The Hokies were good at grinding out games in 2019.

Virginia Tech v Virginia Photo by Ryan M. Kelly/Getty Images

There was a point last year where Virginia Tech’s season looked like it might not amount to much—namely, after the 45-10 loss at home to Duke at the end of September. It was at that point the Hokies made a switch at quarterback to redshirt sophomore Hendon Hooker, and the team proceeded to win six of its next seven.

Virginia Tech didn’t ask Hooker to do a lot through the air, which helped—the Hokies were among the more infrequent passing teams in the country, averaging about 25 pass attempts per game in 2019. Hooker only hit 30 attempts in a game once.

That worked out better than anyone probably guessed, as Hooker averaged an impressive 9.6 yards per attempt, while throwing only two interceptions.
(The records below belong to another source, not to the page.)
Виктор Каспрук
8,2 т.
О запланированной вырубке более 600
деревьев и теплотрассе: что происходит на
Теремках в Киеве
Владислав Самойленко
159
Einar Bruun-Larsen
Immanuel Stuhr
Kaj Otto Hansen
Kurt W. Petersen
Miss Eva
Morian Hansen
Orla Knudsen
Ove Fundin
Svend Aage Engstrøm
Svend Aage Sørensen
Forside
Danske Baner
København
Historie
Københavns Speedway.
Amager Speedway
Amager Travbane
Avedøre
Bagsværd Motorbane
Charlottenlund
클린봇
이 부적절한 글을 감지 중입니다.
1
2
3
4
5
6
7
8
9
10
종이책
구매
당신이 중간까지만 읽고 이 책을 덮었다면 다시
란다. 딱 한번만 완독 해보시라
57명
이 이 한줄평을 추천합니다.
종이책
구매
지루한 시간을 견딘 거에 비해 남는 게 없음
Virginia Tech threw five interceptions in its first four games, then just three the rest of the way. After posting a negative turnover margin in three of their first four games, the Hokies did that just twice over the final nine games. That helps a lot!

Hooker’s role as a passer may be expanded a bit in his second year as a starter, especially with so much returning experience around him, but it’s likely that the Hokies will again utilize the run-first mentality that became successful for them last season.
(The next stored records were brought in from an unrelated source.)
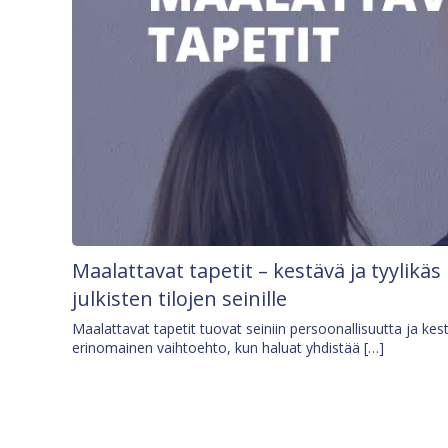
Maalattavat tapetit – kestävä ja tyylikäs
julkisten tilojen seinille
Maalattavat tapetit tuovat seiniin persoonallisuutta ja kes
erinomainen vaihtoehto, kun haluat yhdistää […]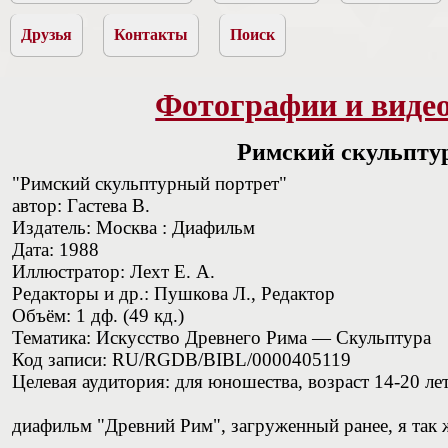
Друзья
Контакты
Поиск
Фотографии и видео
Римский скульпту
"Римский скульптурный портрет"
автор: Гастева В.
Издатель: Москва : Диафильм
Дата: 1988
Иллюстратор: Лехт Е. А.
Редакторы и др.: Пушкова Л., Редактор
Объём: 1 дф. (49 кд.)
Тематика: Искусство Древнего Рима — Скульптура
Код записи: RU/RGDB/BIBL/0000405119
Целевая аудитория: для юношества, возраст 14-20 ле
диафильм "Древний Рим", загруженный ранее, я так ж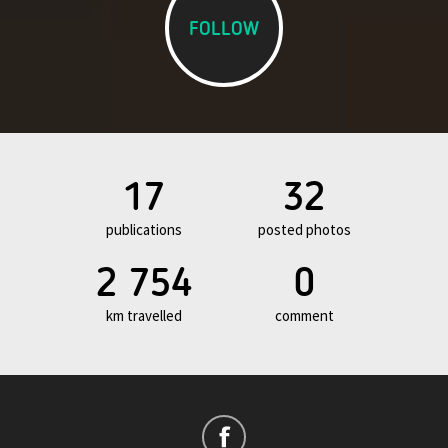
FOLLOW
17
32
publications
posted photos
2 754
0
km travelled
comment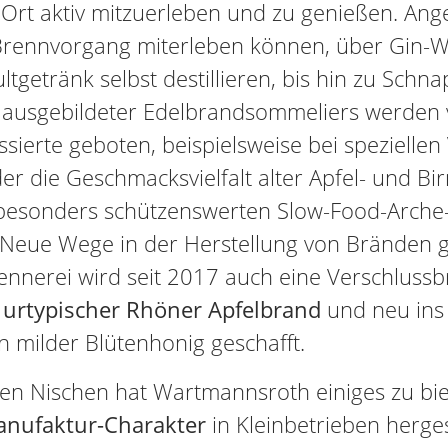
 Ort aktiv mitzuerleben und zu genießen. A
Brennvorgang miterleben können, über Gin-W
tgetränk selbst destillieren, bis hin zu Sch
 ausgebildeter Edelbrandsommeliers werden v
essierte geboten, beispielsweise bei speziell
 der die Geschmacksvielfalt alter Apfel- und 
esonders schützenswerten Slow-Food-Arche-P
 Neue Wege in der Herstellung von Bränden g
ennerei wird seit 2017 auch eine Verschluss
n urtypischer Rhöner Apfelbrand
und neu ins 
 milder Blütenhonig geschafft.
hen Nischen hat Wartmannsroth einiges zu bi
anufaktur-Charakter
in Kleinbetrieben herges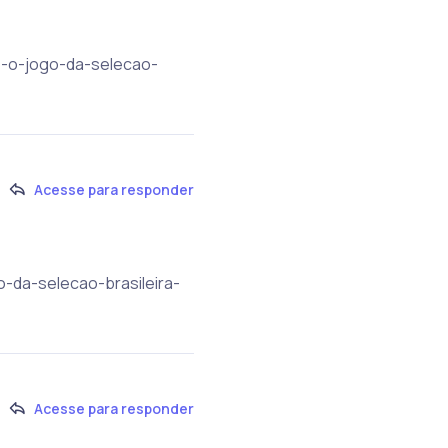
te-o-jogo-da-selecao-
Acesse para responder
o-da-selecao-brasileira-
Acesse para responder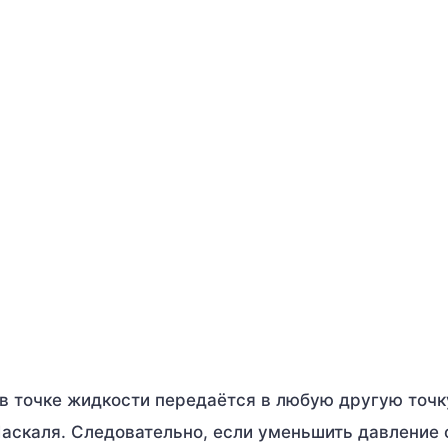
е в точке жидкости передаётся в любую другую точк
Паскаля. Следовательно, если уменьшить давление 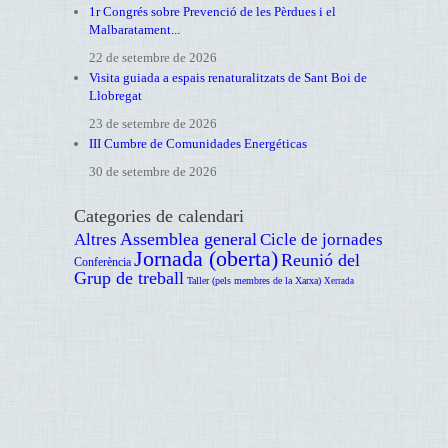
1r Congrés sobre Prevenció de les Pèrdues i el
Malbaratament...
22 de setembre de 2026
Visita guiada a espais renaturalitzats de Sant Boi de
Llobregat
23 de setembre de 2026
III Cumbre de Comunidades Energéticas
30 de setembre de 2026
Categories de calendari
Assemblea general
Altres
Cicle de jornades
Jornada (oberta)
Reunió del
Conferència
Grup de treball
Taller (pels membres de la Xarxa)
Xerrada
For NC State’s defense, success may come down to how often it can put Virginia Tech into obvious passing downs and put pressure on Hooker to deliver under the circumstances. That and being disciplined on standard downs, avoiding major breakdowns on play-action. Which is easier said than done, of course—it was plain enough to opponents last year that these were keys, and that didn’t routinely make a difference.